Would you not be better off buying a US plug (assuming you have a usb type cable that plugs into the actual plug) once you got here?


----------



## PerRock (Sep 14, 2017)

Guest said:


> Thanks for the replies
> 
> 
> 
> ...


That was just an example link, pretty much the first one I came to. Those adapters are a dime-a-dozen Amazon probably carries a few hundred different ones. Or you can just pick one up at any hardware store once in the States.

peter


----------



## BCL (Sep 14, 2017)

Metra Electric Rider said:


> Would you not be better off buying a US plug (assuming you have a usb type cable that plugs into the actual plug) once you got here?


It would be highly unusual for a device to not do some sort of auto voltage switching. Most travel electronics these days use "switching" power supplies that auto adjust to different voltages. They're considerably lighter (I have some traditional coil-type wall-warts that are heavy) and of course can be used anywhere as long as the plug fits or goes through a pass-through adapter.

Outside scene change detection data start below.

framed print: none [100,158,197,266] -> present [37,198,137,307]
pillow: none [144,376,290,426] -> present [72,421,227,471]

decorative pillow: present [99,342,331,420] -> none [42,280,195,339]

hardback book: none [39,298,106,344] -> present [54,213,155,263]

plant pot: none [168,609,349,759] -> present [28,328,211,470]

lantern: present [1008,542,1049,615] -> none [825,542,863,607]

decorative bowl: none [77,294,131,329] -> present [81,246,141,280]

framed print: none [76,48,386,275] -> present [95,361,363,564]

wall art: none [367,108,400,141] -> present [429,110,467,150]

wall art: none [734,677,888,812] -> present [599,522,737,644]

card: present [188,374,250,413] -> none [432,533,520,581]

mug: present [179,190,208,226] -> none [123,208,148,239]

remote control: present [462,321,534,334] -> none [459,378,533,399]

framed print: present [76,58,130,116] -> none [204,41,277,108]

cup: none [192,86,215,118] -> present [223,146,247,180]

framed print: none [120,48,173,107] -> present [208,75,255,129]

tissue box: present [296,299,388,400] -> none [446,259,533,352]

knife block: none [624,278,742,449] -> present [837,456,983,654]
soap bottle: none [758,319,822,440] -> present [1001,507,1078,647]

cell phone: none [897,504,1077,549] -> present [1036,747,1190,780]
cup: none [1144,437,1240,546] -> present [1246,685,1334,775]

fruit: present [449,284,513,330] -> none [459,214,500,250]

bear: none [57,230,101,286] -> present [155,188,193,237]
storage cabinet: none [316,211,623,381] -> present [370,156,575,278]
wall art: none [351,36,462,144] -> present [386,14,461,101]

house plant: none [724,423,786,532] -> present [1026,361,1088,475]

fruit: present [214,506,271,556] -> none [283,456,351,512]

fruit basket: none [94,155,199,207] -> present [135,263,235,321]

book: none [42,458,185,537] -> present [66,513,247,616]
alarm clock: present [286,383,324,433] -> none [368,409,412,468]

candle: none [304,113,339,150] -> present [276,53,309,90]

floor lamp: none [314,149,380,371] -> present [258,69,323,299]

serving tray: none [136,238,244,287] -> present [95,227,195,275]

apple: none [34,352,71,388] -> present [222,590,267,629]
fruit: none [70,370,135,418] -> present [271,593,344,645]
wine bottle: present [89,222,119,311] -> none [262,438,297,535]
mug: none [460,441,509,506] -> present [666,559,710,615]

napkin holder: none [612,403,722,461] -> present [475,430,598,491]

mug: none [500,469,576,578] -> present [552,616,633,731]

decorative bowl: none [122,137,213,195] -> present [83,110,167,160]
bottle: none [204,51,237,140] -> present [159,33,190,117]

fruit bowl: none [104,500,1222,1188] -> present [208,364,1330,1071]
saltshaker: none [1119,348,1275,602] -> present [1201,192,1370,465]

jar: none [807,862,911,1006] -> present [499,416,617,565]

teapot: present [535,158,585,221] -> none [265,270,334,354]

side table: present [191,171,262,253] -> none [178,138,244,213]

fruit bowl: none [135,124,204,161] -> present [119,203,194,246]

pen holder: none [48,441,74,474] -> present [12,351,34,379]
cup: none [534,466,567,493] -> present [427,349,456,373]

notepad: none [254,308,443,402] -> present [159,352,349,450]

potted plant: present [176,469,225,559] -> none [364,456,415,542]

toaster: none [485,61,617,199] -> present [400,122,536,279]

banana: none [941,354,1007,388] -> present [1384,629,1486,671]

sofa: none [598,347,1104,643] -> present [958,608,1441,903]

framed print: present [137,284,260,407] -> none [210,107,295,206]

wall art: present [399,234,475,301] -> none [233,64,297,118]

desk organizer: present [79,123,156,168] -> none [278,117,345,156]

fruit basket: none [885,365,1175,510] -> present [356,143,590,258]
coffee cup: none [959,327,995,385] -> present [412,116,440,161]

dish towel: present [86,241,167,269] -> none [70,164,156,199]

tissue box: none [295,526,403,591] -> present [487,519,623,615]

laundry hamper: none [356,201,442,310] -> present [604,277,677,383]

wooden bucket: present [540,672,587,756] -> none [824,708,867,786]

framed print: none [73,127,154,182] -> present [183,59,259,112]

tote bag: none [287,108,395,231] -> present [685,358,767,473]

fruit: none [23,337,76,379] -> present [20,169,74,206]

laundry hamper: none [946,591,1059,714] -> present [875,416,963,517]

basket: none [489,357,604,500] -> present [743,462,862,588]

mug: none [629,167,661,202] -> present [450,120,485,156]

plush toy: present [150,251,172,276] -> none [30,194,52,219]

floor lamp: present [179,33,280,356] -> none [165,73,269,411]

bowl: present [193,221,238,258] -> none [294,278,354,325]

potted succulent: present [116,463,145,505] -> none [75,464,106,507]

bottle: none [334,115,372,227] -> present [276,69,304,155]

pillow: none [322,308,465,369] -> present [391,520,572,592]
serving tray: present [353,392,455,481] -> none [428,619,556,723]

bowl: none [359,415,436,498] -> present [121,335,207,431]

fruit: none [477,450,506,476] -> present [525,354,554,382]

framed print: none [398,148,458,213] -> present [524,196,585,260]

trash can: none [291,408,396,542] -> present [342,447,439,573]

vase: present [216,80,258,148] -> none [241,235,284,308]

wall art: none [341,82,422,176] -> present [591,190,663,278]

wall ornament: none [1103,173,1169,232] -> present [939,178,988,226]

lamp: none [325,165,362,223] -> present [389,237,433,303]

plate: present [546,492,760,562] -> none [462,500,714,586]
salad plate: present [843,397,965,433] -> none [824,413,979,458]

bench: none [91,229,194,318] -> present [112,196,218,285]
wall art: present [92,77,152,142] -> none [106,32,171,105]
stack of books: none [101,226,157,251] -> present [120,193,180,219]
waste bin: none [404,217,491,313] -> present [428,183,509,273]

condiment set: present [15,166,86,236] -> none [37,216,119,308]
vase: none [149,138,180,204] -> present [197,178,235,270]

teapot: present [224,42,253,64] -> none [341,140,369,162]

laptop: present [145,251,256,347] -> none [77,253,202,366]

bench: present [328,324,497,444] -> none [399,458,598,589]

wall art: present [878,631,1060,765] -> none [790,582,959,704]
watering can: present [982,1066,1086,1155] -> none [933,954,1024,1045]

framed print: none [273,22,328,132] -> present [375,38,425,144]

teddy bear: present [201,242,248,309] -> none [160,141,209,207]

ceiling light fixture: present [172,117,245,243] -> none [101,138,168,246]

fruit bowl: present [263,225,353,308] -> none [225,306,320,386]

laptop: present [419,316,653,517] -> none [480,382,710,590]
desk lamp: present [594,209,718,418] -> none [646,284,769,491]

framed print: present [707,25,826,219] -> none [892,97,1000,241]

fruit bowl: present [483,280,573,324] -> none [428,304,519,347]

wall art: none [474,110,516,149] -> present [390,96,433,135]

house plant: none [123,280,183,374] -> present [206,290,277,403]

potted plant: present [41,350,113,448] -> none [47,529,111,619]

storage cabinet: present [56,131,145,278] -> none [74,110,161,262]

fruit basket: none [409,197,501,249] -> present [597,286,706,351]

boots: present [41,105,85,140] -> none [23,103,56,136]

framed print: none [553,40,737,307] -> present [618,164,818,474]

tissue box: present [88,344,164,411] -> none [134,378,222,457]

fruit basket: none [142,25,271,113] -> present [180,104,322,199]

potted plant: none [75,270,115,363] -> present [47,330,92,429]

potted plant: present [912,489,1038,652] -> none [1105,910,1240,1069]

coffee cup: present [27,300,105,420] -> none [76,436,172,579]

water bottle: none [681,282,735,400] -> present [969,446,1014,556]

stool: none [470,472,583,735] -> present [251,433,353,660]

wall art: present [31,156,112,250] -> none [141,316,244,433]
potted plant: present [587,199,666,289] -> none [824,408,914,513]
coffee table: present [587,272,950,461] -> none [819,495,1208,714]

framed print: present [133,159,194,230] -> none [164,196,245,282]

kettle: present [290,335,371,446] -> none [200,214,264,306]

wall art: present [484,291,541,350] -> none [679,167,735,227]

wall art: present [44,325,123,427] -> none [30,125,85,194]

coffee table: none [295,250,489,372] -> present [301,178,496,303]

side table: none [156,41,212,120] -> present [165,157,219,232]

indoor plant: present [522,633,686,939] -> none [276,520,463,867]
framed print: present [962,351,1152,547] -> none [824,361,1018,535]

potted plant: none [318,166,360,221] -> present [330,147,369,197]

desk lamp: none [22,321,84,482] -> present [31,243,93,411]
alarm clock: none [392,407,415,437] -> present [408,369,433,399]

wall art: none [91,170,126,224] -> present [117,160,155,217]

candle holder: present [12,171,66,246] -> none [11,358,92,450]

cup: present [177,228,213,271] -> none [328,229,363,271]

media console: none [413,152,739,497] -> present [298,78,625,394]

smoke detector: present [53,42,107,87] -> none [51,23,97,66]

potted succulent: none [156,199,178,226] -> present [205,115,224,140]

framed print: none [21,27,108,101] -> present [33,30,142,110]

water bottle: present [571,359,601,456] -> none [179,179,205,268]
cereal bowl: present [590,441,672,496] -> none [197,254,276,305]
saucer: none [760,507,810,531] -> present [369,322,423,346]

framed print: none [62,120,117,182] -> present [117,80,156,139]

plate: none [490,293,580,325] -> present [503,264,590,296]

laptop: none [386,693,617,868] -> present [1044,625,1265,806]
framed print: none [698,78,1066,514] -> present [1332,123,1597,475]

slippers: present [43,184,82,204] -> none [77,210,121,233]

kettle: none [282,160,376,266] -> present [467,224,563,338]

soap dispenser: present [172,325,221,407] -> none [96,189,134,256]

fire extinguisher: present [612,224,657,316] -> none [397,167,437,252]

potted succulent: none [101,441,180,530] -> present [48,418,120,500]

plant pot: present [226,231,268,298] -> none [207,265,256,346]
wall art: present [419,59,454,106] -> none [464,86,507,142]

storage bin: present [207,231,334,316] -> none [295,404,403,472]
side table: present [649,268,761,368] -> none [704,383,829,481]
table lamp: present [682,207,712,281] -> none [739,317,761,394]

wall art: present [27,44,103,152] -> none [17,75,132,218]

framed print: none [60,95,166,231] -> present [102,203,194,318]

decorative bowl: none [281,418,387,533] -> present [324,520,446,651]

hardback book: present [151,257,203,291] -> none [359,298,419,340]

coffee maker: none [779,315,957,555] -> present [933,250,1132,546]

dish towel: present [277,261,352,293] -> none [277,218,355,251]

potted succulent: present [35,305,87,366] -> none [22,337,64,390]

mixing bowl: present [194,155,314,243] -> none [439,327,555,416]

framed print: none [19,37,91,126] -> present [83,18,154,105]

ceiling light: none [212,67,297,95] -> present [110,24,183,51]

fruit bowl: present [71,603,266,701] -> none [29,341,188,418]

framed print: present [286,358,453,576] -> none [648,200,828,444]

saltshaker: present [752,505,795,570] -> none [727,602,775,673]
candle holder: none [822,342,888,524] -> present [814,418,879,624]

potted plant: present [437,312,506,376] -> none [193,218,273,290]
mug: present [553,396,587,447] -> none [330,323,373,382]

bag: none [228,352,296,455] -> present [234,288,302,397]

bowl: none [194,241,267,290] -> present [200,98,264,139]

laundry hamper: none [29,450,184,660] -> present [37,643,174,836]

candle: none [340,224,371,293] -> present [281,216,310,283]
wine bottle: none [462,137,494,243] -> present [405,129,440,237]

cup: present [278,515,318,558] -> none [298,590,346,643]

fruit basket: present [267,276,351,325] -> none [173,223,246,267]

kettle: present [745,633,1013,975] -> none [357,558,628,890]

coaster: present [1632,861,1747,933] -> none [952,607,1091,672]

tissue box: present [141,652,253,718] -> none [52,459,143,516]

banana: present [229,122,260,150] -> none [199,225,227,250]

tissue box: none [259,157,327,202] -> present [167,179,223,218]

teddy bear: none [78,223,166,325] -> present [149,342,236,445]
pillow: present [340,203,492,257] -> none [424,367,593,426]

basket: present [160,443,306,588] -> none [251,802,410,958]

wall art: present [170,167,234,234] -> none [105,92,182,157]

You probably already know this to some degree.

They're considerably more efficient than the old linear coil transformers. The biggest drawback for me is the noise. They often have a buzzing sound, when older transformers tended to be https://en.wikipedia.org/wiki/Switched-mode_power_supplyquiet.

https://en.wikipedia.org/wiki/Switched-mode_power_supply

A simple adapter often does the trick.


----------



## Lonestar648 (Sep 15, 2017)

All the outlets are the grounded three prong. Please note that power consumption is very limited, the breaker can easily be blown if too many people are using too much, low consumption is never a problem.


----------